Despite sustained effort, progress on the practical implementation of superlenses was slow, with a further five years passing before improved experimental results were published. In the meantime, a proliferation of analytical and modelling studies appeared on the behaviour and properties of superlenses, as well as numerous suggestions for improved physical designs, very few of which had accompanying experimental evidence. The primary aim of this thesis arose from these many proposals, namely, to reconcile predictions made about the behaviour of superlenses with observed experimental results.
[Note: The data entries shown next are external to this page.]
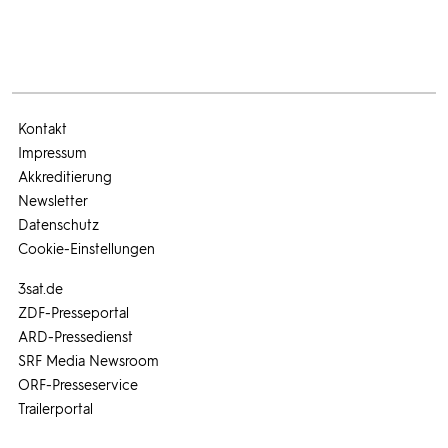
Kontakt
Impressum
Akkreditierung
Newsletter
Datenschutz
Cookie-Einstellungen
3sat.de
ZDF-Presseportal
ARD-Pressedienst
SRF Media Newsroom
ORF-Presseservice
Trailerportal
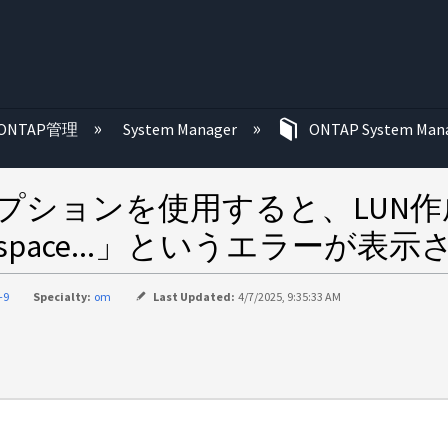
む
ONTAP管理
System Manager
ONTAP System M
動配置オプションを使用すると、LU
torage space...」というエラーが表
-9
Specialty:
om
Last Updated:
4/7/2025, 9:35:33 AM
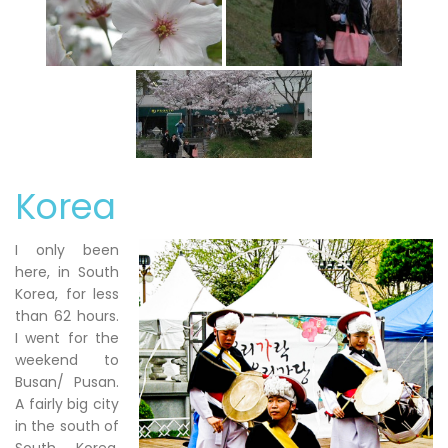
Korea
I only been
here, in South
Korea, for less
than 62 hours.
I went for the
weekend to
Busan/ Pusan.
A fairly big city
in the south of
South Korea.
The measurement of the theoretical and practical behaviour of superlenses is addressed in this thesis by the development of a set of characterisation metrics that can be used to describe the imaging performance of a number of near-field imaging systems. These metrics are initially calculated via transfer matrix modelling (TMM), which is a one-dimensional analytical technique traditionally used to find the transmission and reflection coefficients of planar structures. Two families of metrics are derived; one that describes imaging systems in terms of their abilities in generic situations and the other that gives the suitability of an imaging system for application to a given class of object. Transfer functions, bandwidth and peak wavenumber measurements form this first group of characterisation functions, while contrast, pseudo-contrast and correlation coefficients are used to assess the quality of imaging systems when exposed to well-defined input profiles. Both sets of metrics show that the performance of superlenses is highly application-specific, with the fidelity or otherwise of a generated image dependent more on the construction of the superlens than on the maximum spatial frequencies present in the object. The results from the characterisation metrics are also used to guide the design of hypothetical superlens structures; these suggest that sub-diffraction limited resolution may still be available with almost a full wavelength separation between object and image.
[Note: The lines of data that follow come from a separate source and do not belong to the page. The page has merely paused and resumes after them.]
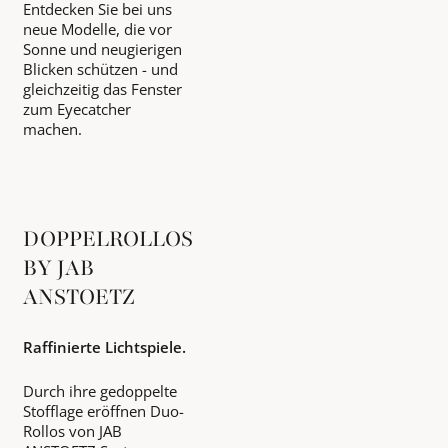
Entdecken Sie bei uns
neue Modelle, die vor
Sonne und neugierigen
Blicken schützen - und
gleichzeitig das Fenster
zum Eyecatcher
machen.
DOPPELROLLOS
BY JAB
ANSTOETZ
Raffinierte Lichtspiele.
Durch ihre gedoppelte
Stofflage eröffnen Duo-
Rollos von JAB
The quantitative accuracy of the TMM method is assessed by comparison to full-field vector simulations performed via finite element modelling (FEM), these reveal systematic inadequacies in the application of the TMM technique to superlensing applications. These inadequacies stem from near-field mask-lens interactions that are present in superlens experiments but are not accounted for in TMM calculations. A new technique, based on a modified transfer matrix model (M-TMM), is proposed that accounts for the effects between masks and superlenses by approximating masks as solid slabs of known thickness. Results generated via M-TMM are shown to be in better agreement with FEM models than similar TMM data, even when the duty cycle of the actual mask becomes significant and the approximation in M-TMM is at its most coarse.
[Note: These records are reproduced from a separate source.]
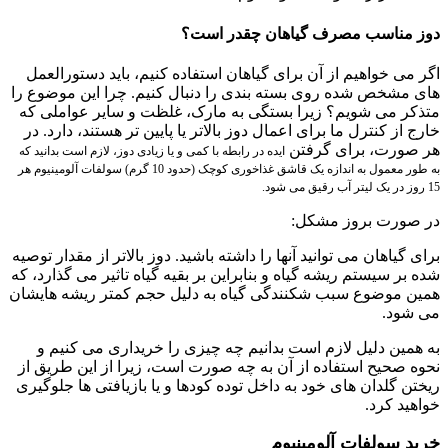
دوز مناسب مصرف گیاهان چقدر است؟
اگر می خواهیم از آن برای گیاهان استفاده کنیم، باید دستورالعمل
های مشخص شده روی بسته بندی را دنبال کنیم. چرا این موضوع را
متذکر می شویم؟ زیرا بستگی به مارک، غلظت و سایر عواملی که
خارج از کنترل ما برای اعمال دوز بالاتر یا پایین تر هستند، دارد. در
هر صورت، برای گرفتن
ایده
در رابطه با
کمی و یا زیادی دوز، لازم است بدانید که
به طور معمول به اندازه یک قاشق غذاخوری کوچک (حدود 10 گرم) سولفات آلومینیوم هر
15 روز در یک لیتر آب رقیق می شود.
در صورت بروز مشکل:
برای گیاهان می توانید آنها را داشته باشید. دوز بالاتر از مقدار توصیه
شده بر سیستم ریشه گیاه و بنابراین بر بقیه گیاه تاثیر می گذارد، که
همین موضوع سبب شکنندگی گیاه به دلیل حجم کمتر ریشه هایشان
می شود.
به همین دلیل لازم است بدانیم چه چیزی را خریداری می کنیم و
نحوه صحیح استفاده از آن به چه صورت است، زیرا از این طریق از
ریختن گلدان های خود به داخل توده کودها و یا بازیافتی ها جلوگیری
خواهید کرد.
خرید سولفات آلومینیوم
Finally, experiments are designed and executed that directly measure the transfer functions of superlenses and other near-field imaging techniques. The problem of intimate contact between optics components, which normally hinders any such attempts to perform lithography in the near-field, is mitigated by including a flexible layer of poly (dimethylsiloxane) (PDMS) between various components in the mask:lens:resist stack. Furthermore, high spatial frequency data corresponding to low nanometre-scale features are retrieved from masks with periodic, micron-scale patterns, greatly easing the requirements on mask construction for these experiments. The end results show good agreement with FEM and M-TMM data and satisfy the aim of this thesis, which was to bridge the divide between the performance expected and experienced from silver superlenses.